A temática se justifica pelo fato de o Rio ser a primeira Capital Mundial da Arquitetura, título inédito conquistado pela cidade do Rio e pelo Instituto de Arquitetos do Brasil (IAB) e concedido pela Organização das Nações Unidas para a Educação, Ciência e Cultura (Unesco) e pela União Internacional de Arquitetos (UIA).

Para o ano de 2020 uma série de eventos foram programados, em virtude deste 27º Congresso Mundial de Arquitetos. Contudo, tais eventos foram adiados para 2021 em virtude da Covid-19. Além de mostrar para o mundo a riqueza arquitetônica do Rio, esta titulação é também uma oportunidade de reflexão sobre o futuro, de planejar o que se quer para as cidades de todo o mundo. Cabe lembrar que em 2021 ocorrerão diversos eventos na cidade, desde o início do ano letivo, ligados ao ’27º Congresso Mundial dos Arquitetos’. Os alunos da rede municipal de ensino da nossa cidade já estarão mobilizados, com os conhecimentos prévios necessários, para participar das atividades”.

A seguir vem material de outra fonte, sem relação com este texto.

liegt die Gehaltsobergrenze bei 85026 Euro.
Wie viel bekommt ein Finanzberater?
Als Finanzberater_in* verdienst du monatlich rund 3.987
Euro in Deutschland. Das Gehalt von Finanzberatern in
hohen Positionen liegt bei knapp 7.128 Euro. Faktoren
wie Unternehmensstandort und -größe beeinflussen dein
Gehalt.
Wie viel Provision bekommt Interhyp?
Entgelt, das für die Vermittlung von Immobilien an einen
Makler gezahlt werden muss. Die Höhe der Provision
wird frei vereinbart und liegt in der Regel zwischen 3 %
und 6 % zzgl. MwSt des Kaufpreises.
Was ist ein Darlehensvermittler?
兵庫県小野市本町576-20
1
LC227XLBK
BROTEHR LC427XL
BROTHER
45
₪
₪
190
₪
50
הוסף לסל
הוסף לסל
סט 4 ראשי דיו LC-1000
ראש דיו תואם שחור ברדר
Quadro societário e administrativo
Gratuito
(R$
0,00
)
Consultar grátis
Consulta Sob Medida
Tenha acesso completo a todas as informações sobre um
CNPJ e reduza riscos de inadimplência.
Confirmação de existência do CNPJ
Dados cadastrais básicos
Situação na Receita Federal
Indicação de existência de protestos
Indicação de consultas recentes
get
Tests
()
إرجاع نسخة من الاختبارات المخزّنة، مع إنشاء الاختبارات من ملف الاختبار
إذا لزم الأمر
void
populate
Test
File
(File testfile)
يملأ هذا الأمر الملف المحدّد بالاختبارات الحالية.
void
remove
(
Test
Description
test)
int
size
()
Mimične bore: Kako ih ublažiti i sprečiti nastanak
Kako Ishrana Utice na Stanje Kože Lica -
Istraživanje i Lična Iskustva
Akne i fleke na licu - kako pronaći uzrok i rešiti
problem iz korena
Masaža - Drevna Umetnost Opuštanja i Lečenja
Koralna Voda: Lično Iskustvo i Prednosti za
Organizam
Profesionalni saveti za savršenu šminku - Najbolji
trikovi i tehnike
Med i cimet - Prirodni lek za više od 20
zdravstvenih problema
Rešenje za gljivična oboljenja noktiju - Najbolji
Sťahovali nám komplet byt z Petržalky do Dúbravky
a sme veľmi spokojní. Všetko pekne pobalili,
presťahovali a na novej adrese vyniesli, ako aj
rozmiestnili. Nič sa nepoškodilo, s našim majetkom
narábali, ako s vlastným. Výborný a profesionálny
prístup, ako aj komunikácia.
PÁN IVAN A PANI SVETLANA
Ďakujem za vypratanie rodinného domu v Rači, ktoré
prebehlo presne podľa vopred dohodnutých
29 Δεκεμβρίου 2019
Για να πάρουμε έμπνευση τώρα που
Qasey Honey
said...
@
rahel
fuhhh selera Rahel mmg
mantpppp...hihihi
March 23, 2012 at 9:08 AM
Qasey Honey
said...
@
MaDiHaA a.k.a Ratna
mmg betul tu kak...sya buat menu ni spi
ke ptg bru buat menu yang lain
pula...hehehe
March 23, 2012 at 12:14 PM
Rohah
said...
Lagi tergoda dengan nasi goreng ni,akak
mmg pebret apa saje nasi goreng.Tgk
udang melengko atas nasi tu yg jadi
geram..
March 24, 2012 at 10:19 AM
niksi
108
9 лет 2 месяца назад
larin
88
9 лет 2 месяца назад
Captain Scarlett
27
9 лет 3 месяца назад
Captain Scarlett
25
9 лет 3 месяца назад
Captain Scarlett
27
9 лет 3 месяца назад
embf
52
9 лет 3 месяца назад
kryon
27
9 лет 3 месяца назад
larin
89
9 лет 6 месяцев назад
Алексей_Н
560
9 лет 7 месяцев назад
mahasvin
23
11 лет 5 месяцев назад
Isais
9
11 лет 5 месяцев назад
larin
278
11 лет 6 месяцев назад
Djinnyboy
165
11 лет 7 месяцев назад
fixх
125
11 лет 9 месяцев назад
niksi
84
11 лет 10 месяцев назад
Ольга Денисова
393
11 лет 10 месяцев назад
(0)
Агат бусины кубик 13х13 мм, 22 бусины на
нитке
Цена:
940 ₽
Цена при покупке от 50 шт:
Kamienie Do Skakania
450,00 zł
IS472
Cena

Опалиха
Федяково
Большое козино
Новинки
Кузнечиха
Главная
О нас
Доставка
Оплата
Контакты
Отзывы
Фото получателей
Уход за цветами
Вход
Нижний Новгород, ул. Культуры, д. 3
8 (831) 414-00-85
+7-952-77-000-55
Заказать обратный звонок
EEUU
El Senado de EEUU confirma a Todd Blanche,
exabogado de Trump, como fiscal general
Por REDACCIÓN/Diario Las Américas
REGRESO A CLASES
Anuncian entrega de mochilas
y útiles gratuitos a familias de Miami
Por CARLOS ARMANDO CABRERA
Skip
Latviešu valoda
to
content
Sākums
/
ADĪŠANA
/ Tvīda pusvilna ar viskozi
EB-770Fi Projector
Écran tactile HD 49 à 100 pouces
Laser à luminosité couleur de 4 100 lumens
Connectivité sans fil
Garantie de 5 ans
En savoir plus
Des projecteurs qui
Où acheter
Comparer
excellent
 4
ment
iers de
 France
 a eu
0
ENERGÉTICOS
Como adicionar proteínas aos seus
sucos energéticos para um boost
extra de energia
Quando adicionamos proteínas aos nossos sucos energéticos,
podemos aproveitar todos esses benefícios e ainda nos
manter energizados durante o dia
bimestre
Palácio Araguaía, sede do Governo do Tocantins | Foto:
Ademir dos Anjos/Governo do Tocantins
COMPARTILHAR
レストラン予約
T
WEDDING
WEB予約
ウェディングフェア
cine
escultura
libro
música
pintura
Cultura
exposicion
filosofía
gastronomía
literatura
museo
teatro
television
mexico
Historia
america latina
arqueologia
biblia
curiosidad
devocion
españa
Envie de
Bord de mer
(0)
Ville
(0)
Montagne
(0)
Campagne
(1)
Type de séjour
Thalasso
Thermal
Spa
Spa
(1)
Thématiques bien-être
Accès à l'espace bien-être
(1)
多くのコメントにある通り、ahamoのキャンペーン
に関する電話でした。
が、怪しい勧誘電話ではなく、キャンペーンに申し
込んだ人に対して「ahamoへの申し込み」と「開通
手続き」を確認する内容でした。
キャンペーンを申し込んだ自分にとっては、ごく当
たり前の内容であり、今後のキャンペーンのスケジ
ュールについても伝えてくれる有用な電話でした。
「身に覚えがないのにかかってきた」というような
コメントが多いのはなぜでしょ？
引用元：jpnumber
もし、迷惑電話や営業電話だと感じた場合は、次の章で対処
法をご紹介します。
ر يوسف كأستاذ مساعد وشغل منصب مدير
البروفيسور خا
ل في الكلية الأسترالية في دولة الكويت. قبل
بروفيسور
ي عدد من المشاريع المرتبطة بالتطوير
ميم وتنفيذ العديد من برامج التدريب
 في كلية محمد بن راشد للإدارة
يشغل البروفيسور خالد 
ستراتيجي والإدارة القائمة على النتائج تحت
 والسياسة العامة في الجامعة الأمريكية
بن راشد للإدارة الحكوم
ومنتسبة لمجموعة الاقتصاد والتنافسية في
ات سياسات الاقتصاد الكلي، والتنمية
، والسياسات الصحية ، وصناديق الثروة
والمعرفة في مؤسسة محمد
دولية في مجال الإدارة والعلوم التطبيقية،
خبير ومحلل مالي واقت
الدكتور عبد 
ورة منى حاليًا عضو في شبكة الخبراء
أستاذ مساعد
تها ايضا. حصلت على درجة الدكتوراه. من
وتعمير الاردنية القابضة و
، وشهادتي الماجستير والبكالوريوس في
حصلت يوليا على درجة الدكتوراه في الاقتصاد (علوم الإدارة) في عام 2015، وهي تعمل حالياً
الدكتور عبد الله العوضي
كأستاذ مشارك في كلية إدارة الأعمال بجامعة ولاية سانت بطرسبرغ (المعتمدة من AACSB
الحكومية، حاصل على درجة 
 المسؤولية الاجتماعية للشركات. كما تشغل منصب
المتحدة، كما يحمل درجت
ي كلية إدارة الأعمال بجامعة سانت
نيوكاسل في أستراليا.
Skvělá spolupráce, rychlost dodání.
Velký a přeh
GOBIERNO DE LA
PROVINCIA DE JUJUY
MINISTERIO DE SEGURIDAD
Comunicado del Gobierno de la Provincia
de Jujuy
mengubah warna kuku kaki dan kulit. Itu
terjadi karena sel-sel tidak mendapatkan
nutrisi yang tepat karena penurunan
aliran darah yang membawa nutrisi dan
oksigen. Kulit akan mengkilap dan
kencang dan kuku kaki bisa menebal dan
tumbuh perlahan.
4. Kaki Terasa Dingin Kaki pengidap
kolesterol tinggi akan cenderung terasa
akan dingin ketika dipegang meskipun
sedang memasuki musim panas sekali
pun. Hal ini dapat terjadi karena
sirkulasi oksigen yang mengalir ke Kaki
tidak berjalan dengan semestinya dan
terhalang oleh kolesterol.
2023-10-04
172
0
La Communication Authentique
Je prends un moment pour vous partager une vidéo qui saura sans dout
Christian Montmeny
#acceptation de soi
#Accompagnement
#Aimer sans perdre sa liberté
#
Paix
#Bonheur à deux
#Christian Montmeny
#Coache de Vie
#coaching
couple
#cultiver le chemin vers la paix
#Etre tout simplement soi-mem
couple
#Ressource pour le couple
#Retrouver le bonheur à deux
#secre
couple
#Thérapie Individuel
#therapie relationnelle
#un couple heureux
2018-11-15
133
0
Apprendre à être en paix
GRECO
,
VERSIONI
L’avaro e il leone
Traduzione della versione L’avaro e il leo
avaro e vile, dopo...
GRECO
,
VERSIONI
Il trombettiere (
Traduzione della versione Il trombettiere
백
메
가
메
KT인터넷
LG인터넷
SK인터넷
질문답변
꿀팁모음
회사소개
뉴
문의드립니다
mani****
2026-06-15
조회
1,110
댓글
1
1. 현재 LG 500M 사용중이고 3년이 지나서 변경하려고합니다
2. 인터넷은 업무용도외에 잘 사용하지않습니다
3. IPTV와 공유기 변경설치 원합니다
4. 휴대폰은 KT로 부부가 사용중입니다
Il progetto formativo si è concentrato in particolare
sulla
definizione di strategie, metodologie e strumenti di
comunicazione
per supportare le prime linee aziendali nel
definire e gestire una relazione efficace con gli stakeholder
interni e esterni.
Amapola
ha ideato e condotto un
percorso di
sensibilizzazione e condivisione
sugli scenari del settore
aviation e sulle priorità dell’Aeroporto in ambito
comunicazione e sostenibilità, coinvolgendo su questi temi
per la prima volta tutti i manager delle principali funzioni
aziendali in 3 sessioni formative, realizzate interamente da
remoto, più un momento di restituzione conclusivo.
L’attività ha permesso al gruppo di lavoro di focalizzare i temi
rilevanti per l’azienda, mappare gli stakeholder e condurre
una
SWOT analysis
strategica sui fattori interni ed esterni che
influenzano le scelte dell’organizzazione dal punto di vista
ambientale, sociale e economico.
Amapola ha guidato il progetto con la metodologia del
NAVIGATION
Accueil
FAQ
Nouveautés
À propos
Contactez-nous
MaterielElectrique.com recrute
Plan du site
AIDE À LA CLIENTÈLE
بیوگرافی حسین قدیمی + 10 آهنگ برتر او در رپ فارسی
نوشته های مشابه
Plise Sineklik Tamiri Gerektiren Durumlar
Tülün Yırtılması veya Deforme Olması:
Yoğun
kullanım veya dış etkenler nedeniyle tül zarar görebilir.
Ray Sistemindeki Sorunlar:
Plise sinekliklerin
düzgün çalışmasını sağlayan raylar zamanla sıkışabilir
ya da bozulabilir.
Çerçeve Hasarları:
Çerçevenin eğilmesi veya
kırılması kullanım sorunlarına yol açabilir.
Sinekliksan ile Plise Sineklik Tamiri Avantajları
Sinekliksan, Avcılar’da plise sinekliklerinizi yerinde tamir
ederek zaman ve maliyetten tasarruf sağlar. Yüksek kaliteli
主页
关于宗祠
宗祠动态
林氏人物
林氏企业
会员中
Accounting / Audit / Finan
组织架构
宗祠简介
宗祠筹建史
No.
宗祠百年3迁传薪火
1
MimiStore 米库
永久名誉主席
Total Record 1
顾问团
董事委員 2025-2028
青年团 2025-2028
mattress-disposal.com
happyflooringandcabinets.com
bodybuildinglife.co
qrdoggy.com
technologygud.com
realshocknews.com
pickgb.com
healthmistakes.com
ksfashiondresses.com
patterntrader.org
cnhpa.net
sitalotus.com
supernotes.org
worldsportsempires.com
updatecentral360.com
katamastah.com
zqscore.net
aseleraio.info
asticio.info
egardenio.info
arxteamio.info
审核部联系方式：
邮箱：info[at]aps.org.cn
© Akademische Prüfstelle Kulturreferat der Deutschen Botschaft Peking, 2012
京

*Foto em destaque: Imagem ilustrativa de livro / Caio / Pexels

6 comentários

  1. E as especificações dos livros no edital, conforme denúncia do empresário, impossíveis de serem atendidas sem conhecimento prévio?
    Abs

  2. Excelente matéria jornalística! Demonstra a triste realidade da cidade, que vive sob uma constante ação de espoliação por parte de seus gestores! Lamentável!

  3. Então meu triênio está suspenso até dezembro de 2021 pra isso?!
    Crivella aplicou os 25% dos impostos municipais na educação? CADÊ o TCM pra fiscalizar?! Estamos abandonados!

  4. A farra com dinheiro público não acaba.O Estado e município em situação financeira calamitosa,mas isso não impede fraudes milionárias de serem cometidas mensalmente.